▶ [THE PROBLEM]: Replicate the data exactly, every line included.

[RECORDS Boundary: Start]

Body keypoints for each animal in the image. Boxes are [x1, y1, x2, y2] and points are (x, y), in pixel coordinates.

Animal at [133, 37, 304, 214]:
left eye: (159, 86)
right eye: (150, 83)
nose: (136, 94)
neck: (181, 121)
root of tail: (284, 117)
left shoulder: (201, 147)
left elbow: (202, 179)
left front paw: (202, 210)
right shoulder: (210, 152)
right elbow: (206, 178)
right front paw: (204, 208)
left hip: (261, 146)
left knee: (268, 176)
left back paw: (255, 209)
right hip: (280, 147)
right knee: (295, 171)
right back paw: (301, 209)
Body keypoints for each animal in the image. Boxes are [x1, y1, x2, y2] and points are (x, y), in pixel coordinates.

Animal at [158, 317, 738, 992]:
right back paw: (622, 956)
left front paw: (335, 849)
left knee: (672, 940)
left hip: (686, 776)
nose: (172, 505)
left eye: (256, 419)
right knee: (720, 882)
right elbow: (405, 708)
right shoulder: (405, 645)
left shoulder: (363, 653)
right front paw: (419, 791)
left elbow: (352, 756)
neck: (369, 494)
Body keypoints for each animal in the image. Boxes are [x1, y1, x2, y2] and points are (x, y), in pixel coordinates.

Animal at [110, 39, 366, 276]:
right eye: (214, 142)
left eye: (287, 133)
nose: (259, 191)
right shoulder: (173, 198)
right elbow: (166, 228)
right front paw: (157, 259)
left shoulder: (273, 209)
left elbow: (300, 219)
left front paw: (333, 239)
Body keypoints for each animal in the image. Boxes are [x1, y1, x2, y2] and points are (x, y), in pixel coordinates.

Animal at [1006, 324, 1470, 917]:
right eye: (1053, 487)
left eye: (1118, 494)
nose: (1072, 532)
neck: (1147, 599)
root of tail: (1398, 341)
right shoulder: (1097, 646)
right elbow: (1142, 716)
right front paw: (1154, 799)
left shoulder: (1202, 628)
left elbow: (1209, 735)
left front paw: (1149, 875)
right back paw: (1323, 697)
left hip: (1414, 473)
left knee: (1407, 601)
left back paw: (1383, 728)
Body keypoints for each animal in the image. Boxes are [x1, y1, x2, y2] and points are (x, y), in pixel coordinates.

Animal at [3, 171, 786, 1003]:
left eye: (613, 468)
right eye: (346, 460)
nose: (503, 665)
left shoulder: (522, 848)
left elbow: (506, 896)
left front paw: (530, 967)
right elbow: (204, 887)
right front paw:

[RECORDS Boundary: End]

▶ [COMPLETED TASK]:
Body keypoints for each animal in the image. Boxes are [x1, y1, x2, y2] and points are (x, y), in pixel coordinates.

Animal at [133, 37, 304, 214]:
left eye: (159, 86)
right eye: (150, 83)
nose: (136, 94)
neck: (181, 121)
root of tail: (284, 117)
left shoulder: (201, 147)
left elbow: (202, 179)
left front paw: (202, 210)
right shoulder: (210, 152)
right elbow: (206, 178)
right front paw: (204, 208)
left hip: (261, 146)
left knee: (268, 176)
left back paw: (255, 209)
right hip: (280, 147)
right knee: (295, 171)
right back paw: (301, 209)
Body keypoints for each animal in the image. Boxes are [x1, y1, x2, y2] and points are (x, y), in pixel coordinates.

Animal at [158, 317, 738, 992]:
right back paw: (622, 956)
left front paw: (335, 849)
left knee: (672, 940)
left hip: (686, 776)
nose: (172, 505)
left eye: (256, 419)
right knee: (720, 882)
right elbow: (405, 708)
right shoulder: (405, 645)
left shoulder: (363, 653)
right front paw: (419, 791)
left elbow: (352, 756)
neck: (369, 494)
Body keypoints for each animal in the image. Boxes are [x1, y1, x2, y2] and points are (x, y), in pixel coordinates.

Animal at [110, 39, 366, 276]:
right eye: (214, 142)
left eye: (287, 133)
nose: (259, 191)
right shoulder: (173, 198)
right elbow: (166, 228)
right front paw: (157, 259)
left shoulder: (273, 209)
left elbow: (300, 219)
left front paw: (333, 239)
Body keypoints for each animal in the image. Boxes are [x1, y1, x2, y2] and points are (x, y), in pixel coordinates.

Animal at [1006, 324, 1470, 917]:
right eye: (1053, 487)
left eye: (1118, 494)
nose: (1072, 532)
neck: (1147, 599)
root of tail: (1398, 341)
right shoulder: (1097, 646)
right elbow: (1142, 716)
right front paw: (1154, 799)
left shoulder: (1202, 628)
left elbow: (1209, 735)
left front paw: (1149, 875)
right back paw: (1323, 697)
left hip: (1414, 473)
left knee: (1407, 601)
left back paw: (1383, 728)
Body keypoints for each animal in the image. Boxes are [x1, y1, x2, y2] and points are (x, y), in pixel coordinates.

Animal at [3, 171, 786, 1003]:
left eye: (613, 468)
right eye: (346, 460)
nose: (503, 665)
left shoulder: (522, 848)
left elbow: (506, 896)
left front paw: (530, 967)
right elbow: (204, 887)
right front paw:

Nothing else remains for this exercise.